Em nossa idade, era o prato feito para quebrar a donzelice, mas, sem o faz-me rir ($), o jeito era sair em jejum. Certa feita, a conversa estava indo na direção certa, interrompida com a chegada de um policial de alcunha Lavanca, que botou urtiga na conversa. O homem era mais sério que um porco mijando, mais grosso que parafuso de patrola. Colocou-nos para fora!

Voltando ao nosso benfeitor, Seu Quincas, certo dia, quando fomos pegar a xepinha, numa manhã de sábado, ele já nos esperava com a carne separada, dois quilos, amarrada numa pindoba. A senhora pedinte, portadora de mudez, se aproximou e danou-se a pedir dinheiro pertinazmente. Dizíamos que não tínhamos, ela insistia, puxava-nos pelo braço, pela roupa, queria dinheiro.
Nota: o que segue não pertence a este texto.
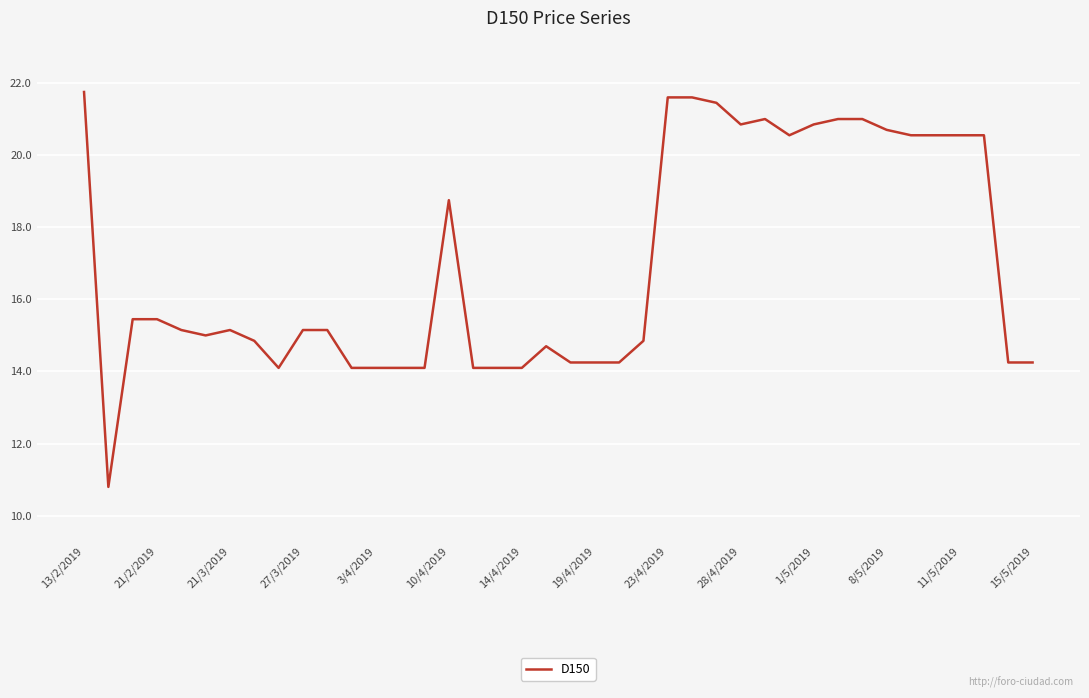

What is the maximum value shown in the chart?

21.8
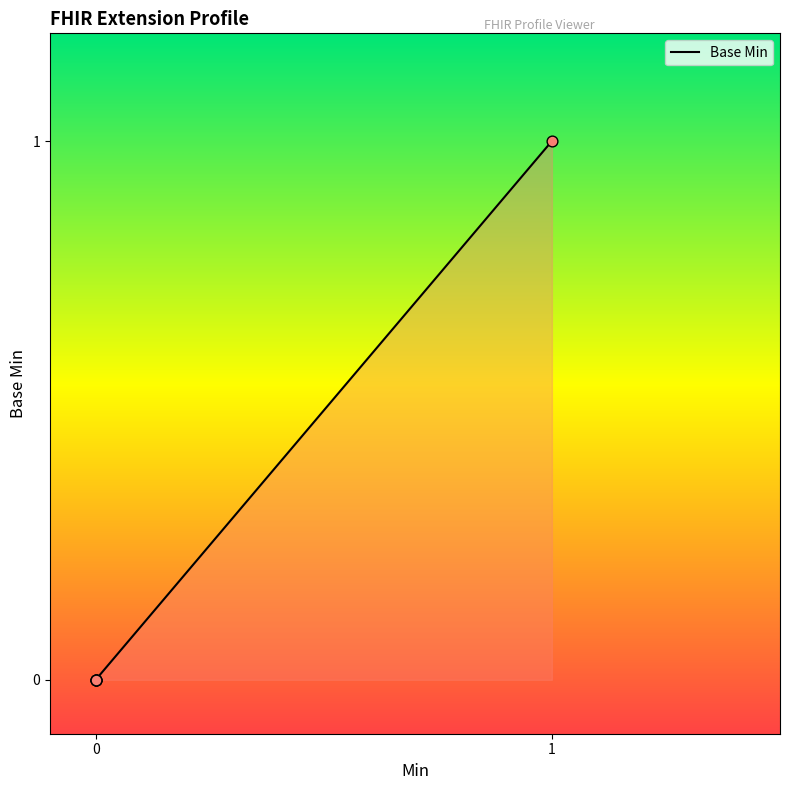

What is the change in value from 0 to 1?

+1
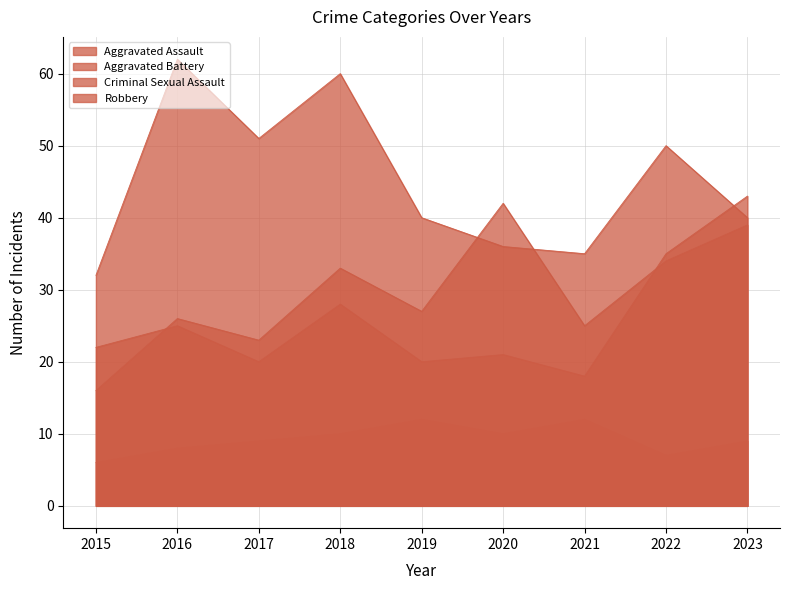

What is the difference between the Robbery values at 2023 and 2022?

10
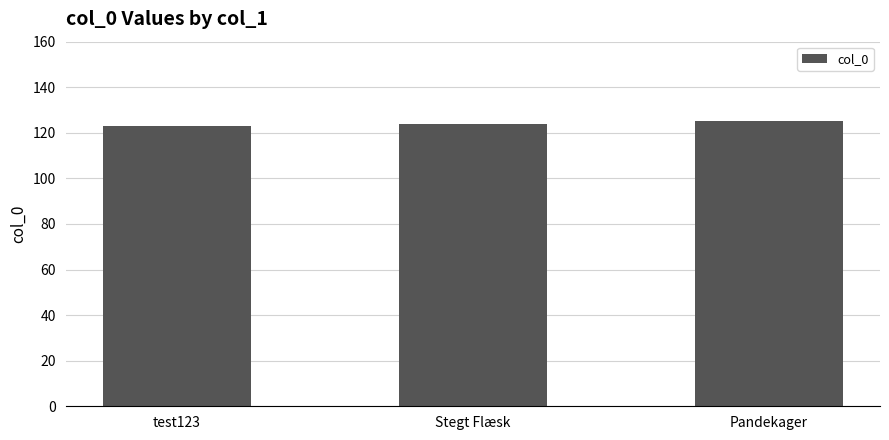

What is the average value?

124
Nesse entremeio, com o peso de carne pendurado na mão, um susto: um cão abocanhou a carne e saiu em disparada feira adentro. Dudé e Dadinho embilocaram atrás, o cão danou-se a correr, entrou no Beco da Galinha Morta (na direção do GBarbosa com o Caminho do Rio). Naquele dia não teve churrasco. O cãozinho se deu bem. 

Seu Quincas, um homem simples, generoso, batalhador, de bom coração. Um amigo especial, fazia questão de contribuir com o nosso quarteto que se reunia para cantar e fazer serestas aos finais de semanas.

A vida seguiu o seu curso natural, cada um dos amigos aqui relatados fez seu próprio caminho. Não soube mais de notícias de seu Quincas, exceto que o peso da sua idade lhe tirou da labuta. Sua banca foi ocupada por outro marchante.  Seu Quincas foi um homem de bem, sem dúvida, tem um sono tranquilo e a convicção de que os seus anos de trabalho contribuíram com o desenvolvimento da coletividade.